§ Set task: Can you repeat everything from the line containing "en ontstaat: ontstaat -> zuurstof" down to and including the line containing "36,03 colour: blue -> orange", word for word?

§ Input data:
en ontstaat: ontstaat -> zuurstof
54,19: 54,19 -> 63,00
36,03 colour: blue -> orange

--

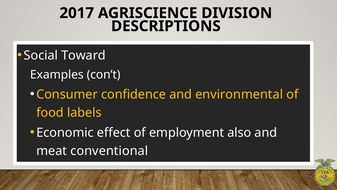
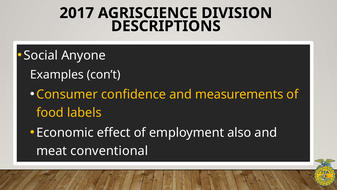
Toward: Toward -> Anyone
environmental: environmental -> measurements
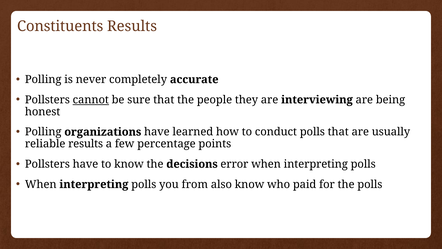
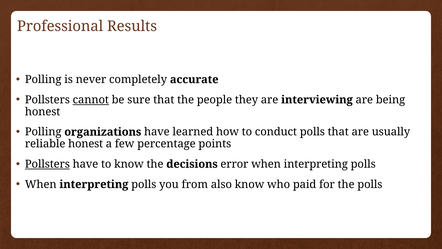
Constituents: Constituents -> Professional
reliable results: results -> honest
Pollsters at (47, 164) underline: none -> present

§ Final result:
en ontstaat: ontstaat -> zuurstof
54,19: 54,19 -> 63,00
36,03 colour: blue -> orange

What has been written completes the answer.